• [ABOUT THIS EXERCISE]:
Below are entries. Copy exactly the lines running from the line that holds "volume, 2020-11-19: 4141 -> none" to the line that holds "v_ma10, 2020-11-19: 8805.4 -> none", with both ends included.

• [AVAILABLE DATA]:
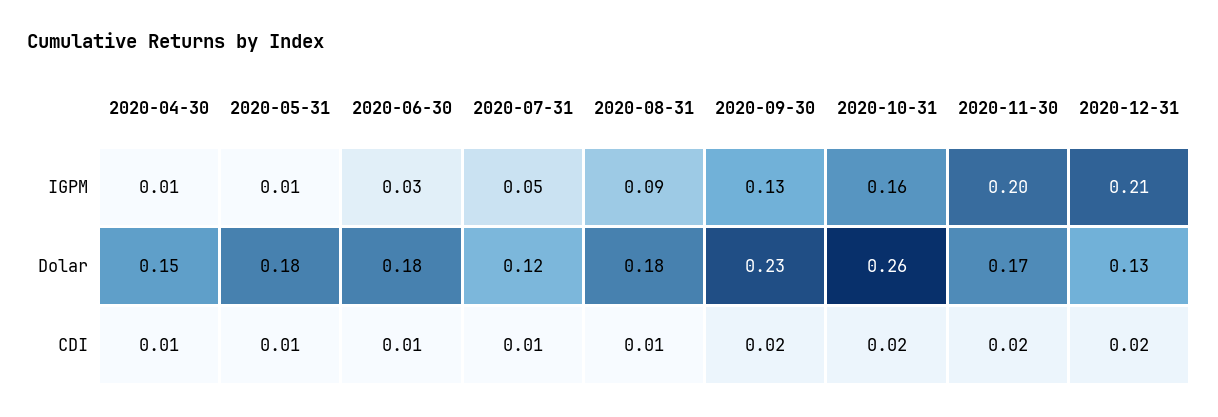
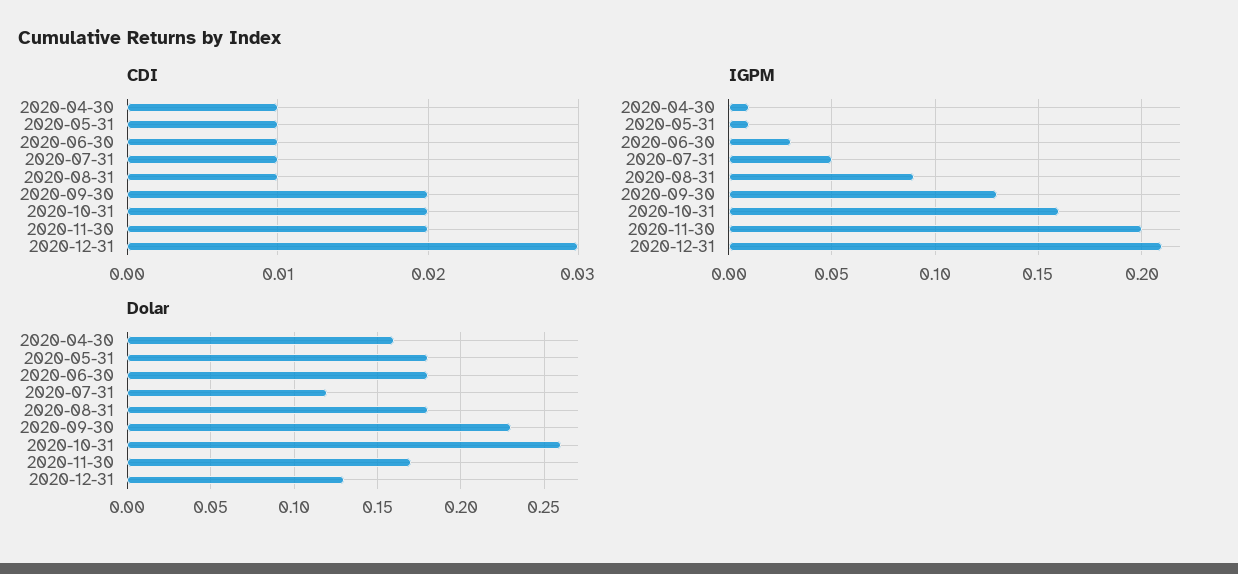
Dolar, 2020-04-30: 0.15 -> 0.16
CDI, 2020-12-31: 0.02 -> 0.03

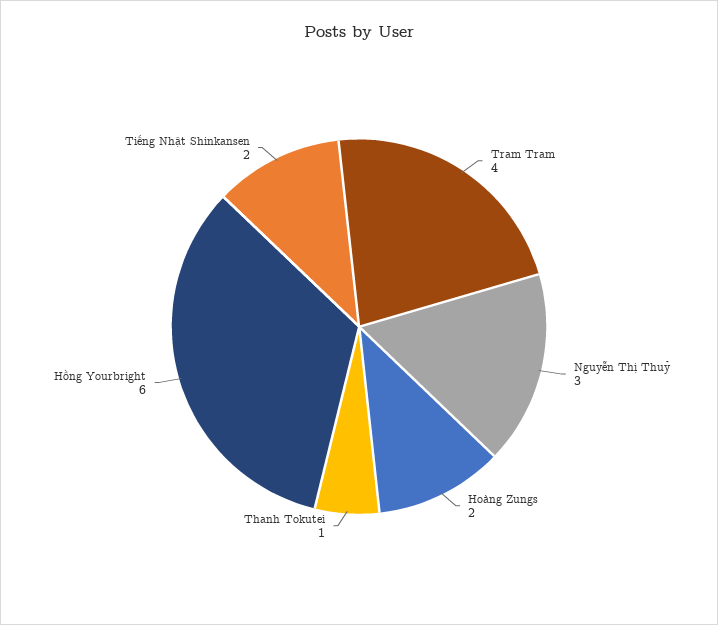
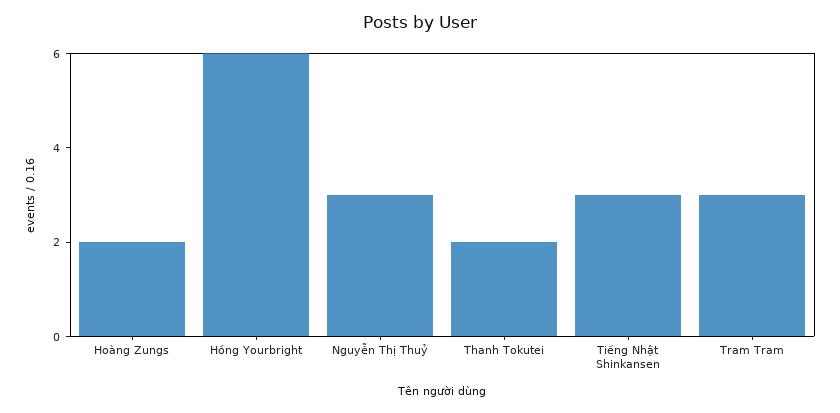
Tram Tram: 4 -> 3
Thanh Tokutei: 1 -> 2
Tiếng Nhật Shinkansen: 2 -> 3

---

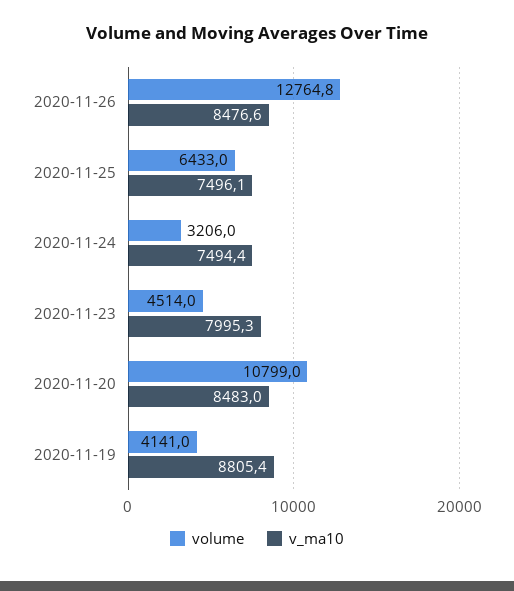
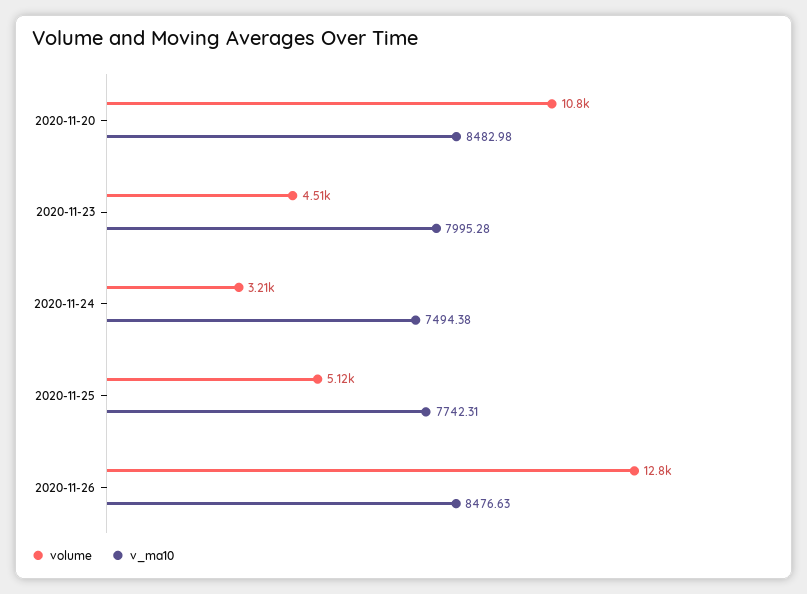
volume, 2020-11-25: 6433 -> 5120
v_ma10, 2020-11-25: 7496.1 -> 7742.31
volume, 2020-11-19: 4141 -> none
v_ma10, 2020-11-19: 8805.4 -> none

• [REPLY]:
volume, 2020-11-19: 4141 -> none
v_ma10, 2020-11-19: 8805.4 -> none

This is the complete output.